Following the project, girls spent less time on household chores, and more on personal care, recreation and paid work.
The organizers carried out a survey at the start of the project and another survey six months on, to find out how the girls' lives had changed during the project. The time-use chart, showing how much time (on an average) was spent on different tasks in a day, changed significantly between the two surveys. The second survey revealed that the girls spent less time on household chores, and more on personal care, recreation and paid work. Parental attitudes changed too. Some girls were not allowed to leave the immediate neighbourhood before the project started; but after the first course in was held, many parents actually lifted restrictions on their daughters' mobility.

In order to attend meetings, 75 per cent of the girls had to take their parents' permission initially. But soon permissions were not required. "Since our parents allowed us to go for courses, they have changed. Now they allow us to go anywhere, we don't have to take their permission," says one girl from an Allahabad slum. When another girl was asked during the first survey why she had left school, she said: "There was no one to do the household chores and my father doesn't allow me to go out of the house." But once she joined the programme, she went back to school and said: "Sometimes my father says that I am always sitting at home and that I should go outside for a stroll. Then I go."

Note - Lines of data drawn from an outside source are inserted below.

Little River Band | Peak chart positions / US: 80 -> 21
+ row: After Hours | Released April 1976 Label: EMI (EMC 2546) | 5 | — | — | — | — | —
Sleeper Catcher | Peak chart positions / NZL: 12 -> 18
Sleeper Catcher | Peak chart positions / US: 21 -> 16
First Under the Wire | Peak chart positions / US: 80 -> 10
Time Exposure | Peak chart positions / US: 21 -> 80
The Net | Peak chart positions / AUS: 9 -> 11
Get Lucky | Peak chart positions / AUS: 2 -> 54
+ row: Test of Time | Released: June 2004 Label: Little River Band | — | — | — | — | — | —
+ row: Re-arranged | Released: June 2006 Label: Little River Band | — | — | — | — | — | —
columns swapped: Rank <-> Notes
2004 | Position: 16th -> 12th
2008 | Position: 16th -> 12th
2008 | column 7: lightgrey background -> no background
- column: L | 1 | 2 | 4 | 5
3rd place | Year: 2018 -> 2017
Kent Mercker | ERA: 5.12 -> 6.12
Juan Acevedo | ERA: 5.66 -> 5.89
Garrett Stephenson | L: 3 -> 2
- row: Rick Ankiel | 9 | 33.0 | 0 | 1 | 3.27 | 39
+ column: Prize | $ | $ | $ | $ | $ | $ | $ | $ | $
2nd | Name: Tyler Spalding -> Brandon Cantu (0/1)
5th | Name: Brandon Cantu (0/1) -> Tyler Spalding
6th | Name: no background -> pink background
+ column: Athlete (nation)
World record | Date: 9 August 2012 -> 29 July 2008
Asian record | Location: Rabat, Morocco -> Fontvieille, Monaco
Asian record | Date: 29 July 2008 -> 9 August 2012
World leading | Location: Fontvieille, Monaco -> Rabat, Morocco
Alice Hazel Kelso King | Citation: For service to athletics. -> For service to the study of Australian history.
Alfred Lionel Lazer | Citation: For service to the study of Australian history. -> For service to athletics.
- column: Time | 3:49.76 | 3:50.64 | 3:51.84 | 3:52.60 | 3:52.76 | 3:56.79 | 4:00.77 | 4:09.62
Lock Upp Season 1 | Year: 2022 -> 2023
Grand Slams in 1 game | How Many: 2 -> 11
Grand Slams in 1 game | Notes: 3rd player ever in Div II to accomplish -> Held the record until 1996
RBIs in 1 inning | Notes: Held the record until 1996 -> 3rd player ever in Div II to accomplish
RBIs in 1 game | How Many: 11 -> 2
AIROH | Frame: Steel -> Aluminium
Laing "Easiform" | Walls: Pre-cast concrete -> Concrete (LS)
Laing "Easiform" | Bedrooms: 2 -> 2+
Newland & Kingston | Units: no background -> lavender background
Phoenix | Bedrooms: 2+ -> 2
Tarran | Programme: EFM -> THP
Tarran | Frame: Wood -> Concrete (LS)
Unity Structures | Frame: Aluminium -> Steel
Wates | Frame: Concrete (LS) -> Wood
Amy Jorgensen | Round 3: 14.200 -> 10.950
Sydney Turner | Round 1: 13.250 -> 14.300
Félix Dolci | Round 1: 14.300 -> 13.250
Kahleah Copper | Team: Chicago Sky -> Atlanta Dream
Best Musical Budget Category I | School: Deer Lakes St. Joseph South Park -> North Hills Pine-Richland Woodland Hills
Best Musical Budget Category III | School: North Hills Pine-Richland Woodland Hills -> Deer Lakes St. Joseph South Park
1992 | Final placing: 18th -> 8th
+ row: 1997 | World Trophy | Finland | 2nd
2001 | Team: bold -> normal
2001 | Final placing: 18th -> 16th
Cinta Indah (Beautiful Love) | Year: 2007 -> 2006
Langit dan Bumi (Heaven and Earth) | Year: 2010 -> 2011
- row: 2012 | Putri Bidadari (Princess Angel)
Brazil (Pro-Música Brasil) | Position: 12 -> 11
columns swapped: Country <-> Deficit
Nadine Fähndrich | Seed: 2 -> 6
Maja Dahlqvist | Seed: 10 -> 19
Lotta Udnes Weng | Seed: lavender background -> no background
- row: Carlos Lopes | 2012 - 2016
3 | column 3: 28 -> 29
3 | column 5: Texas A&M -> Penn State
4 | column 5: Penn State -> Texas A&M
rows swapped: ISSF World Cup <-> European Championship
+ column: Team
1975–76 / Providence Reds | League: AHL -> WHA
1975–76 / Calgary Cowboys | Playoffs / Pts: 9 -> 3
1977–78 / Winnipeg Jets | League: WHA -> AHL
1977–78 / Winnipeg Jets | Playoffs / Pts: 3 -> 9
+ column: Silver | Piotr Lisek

Not only could the girls move more freely in their own neighbourhood after they started attending vocational training, but they also made friends from outside their residential areas. The girls also said that they continued to use the skills they learned in the vocational courses. Those who did not use the skills said they lacked time and money to buy materials and equipment, or saw no demand for the products. Even so, some fiancés got worried that their future wives would have their own income. They asked the girls' parents to dissuade them from working. The survey found that some girls continued to work, and are struggling to change their partners' attitudes.

The Population Council team also found that 61 per cent of the girls opened and maintained savings accounts, instead of keeping savings at home or giving them to friends for safekeeping. A little less than half the girls had definite plans for the money, such as buying sewing machines or raw materials or helping younger sisters get married. The survey measured self-confidence and attitudes towards gender roles. Many more girls said they could convince someone else of something they believed in, and most were now confident speaking to a group. Only 23 per cent said boys made better leaders than girls, down from 68 per cent in the first survey.

Population Council
P.O. Box No. 3140
Jor Bagh Post Office
New Delhi - 110 003
In the Allahabad project, organisers and volunteers - as their two surveys show - have managed to expand the narrow space between girlhood and motherhood for some girls they have worked with. If marriage and childbearing can be delayed until the mid-20s, not only the women but their families and society as a whole will be better off.